4. They are desert pollinators

But it’s not all venom and fangs in this bat’s diet – in the more arid regions of its range, the pallid bat has been known to gather valuable fluids and carbohydrates from the nectar of cactuses.

This is rare in bats, though not unheard of, and the mammalian fuzz that they carry on their bodies is a perfect pollination brush for the cactuses, whose pollen sticks to it and is transferred between plants.

So, the pallid bat, as well as being a great pesticide, is a useful desert pollinator too!  3 4

5. They collect sperm

The animal kingdom has a bunch of really fun ways to have sex. Some do it with cuddles, some do it with a method known as “traumatic insemination”, and of the thousands of methods in-between, the pallid bat’s is remarkably transactional.

Many marsupials are able to delay oestrus, which means the female can have her eggs fertilised and then just wait until she’s ready to germinate the little brat in her own time. Similarly, pallid bats are capable of something called delayed fertilisation, in which the female takes the sperm when it’s ready but doesn’t fertilise the egg with it until she has all her stuff in order.

So, in an offering that echoes the romantic gestures of Van Gogh, the male pallid bat presents the female with his sperm to do with what she will. And most often her will is to sleep through the winter before doing anything with it. A female will store the dubious package in her uterus around October, take a long torpor nap, and emerge in spring, ready to conceive. Females almost always give birth to twins. 5

pallid bat drinking

6. They have their issues

This strange asynchrony might seem like an evolutionary glitch, but it actually capitalises on harvest season, when males have access to the most resources and can compete at their best to mate. This means the female gets top pick of the males at their best, but doesn’t have enough time to pop one out before the winter sleep.
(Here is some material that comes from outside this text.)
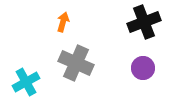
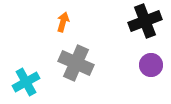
black cross: moved 1 px right, 1 px up
purple circle: moved 8 px right, 3 px up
It’s an elegant and effective reproductive strategy that keeps this species listed as of Least Concern by the IUCN, but it is not a panacea against all external forces. In fact, its assessment is now quite overdue, and there have been concerns that this sensitive species might be in more trouble than we realise.
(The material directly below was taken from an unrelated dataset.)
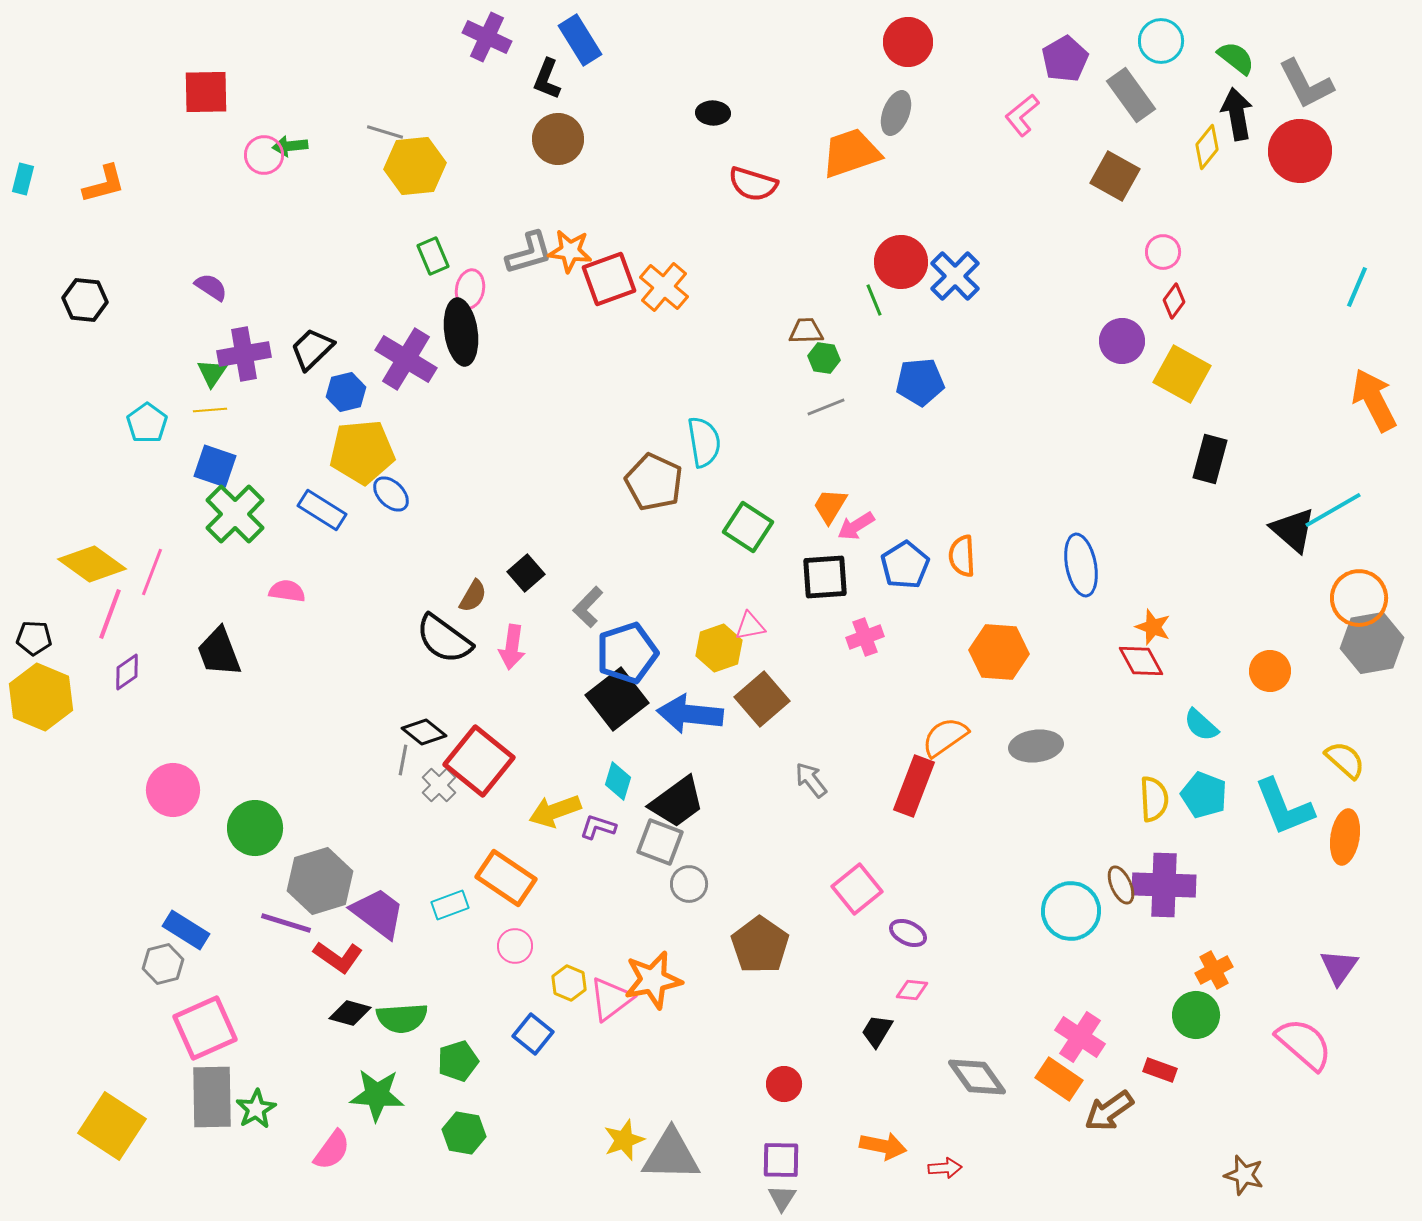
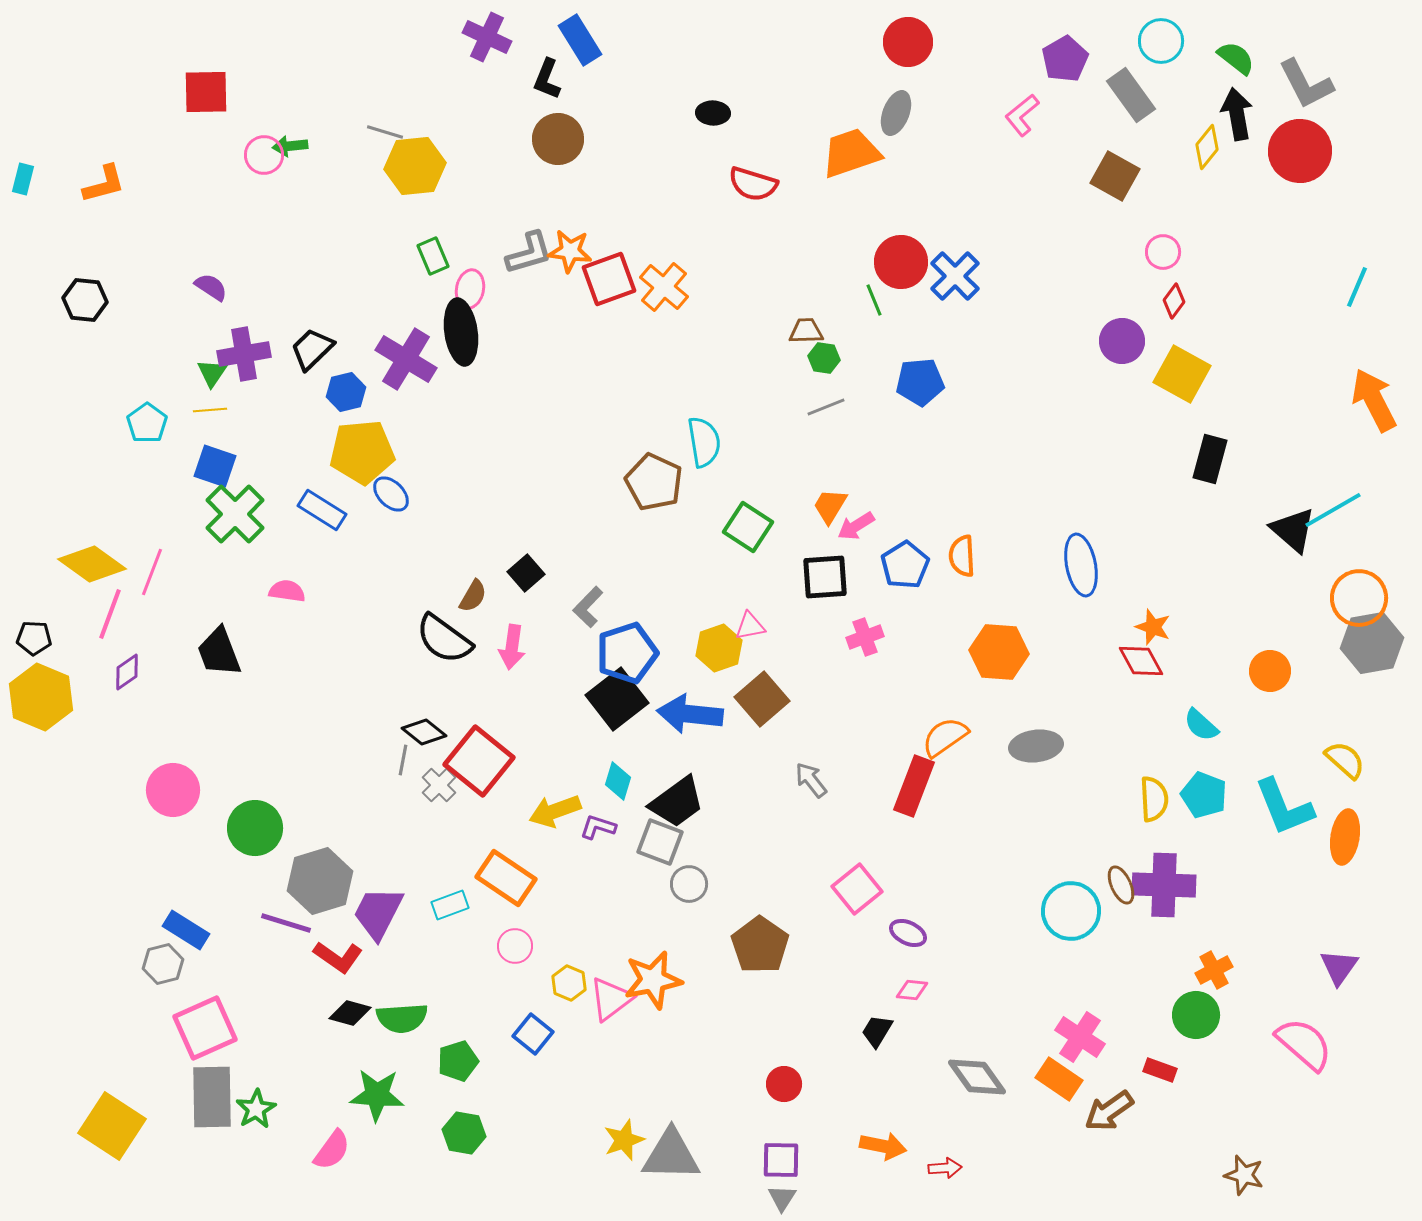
purple trapezoid at (378, 913): rotated 100 degrees counterclockwise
Human disturbance has affected their foraging areas, as has the use of pesticides on their known populations, so with any luck there will be an updated assessment in the pipeline that can draw attention to the pallid bat’s plight and reduce these impacts. 6

Pallid Bat Fact-File Summary

Scientific Classification

KingdomAnimalia
PhylumChordata
ClassMammalia
OrderChiroptera
FamilyVespertillonidae
GenusAntrozous
Speciespallidus

 

Fact Sources & References

  1. (2018), “Pallid Bat Antrozous pallidus”, Bat Conservation International in partnership with the NABat Program.
  2. Hopp et al( 2017), “Arizona bark scorpion venom resistance in the pallid bat, Antrozous pallidus”, National Library of Medicine.
  3. Frick et al (2009), “ Facultative Nectar-Feeding Behavior in a Gleaning Insectivorous Bat (Antrozous pallidus) ”, Journal of Mammalogy.
  4. Frick et al (2025), “Insectivorous Bat Pollinates Columnar Cactus More Effectively per Visit than Specialized Nectar Bat”, The University of Chicago Press Journals.
  5. Beasley et al (1984), “ Melatonin Influences the Reproductive Physiology of Male Pallid Bats ”, Biology of Reproduction.
  6. Cabrales et al (2016), “Pallid Bat”, IUCN Red List.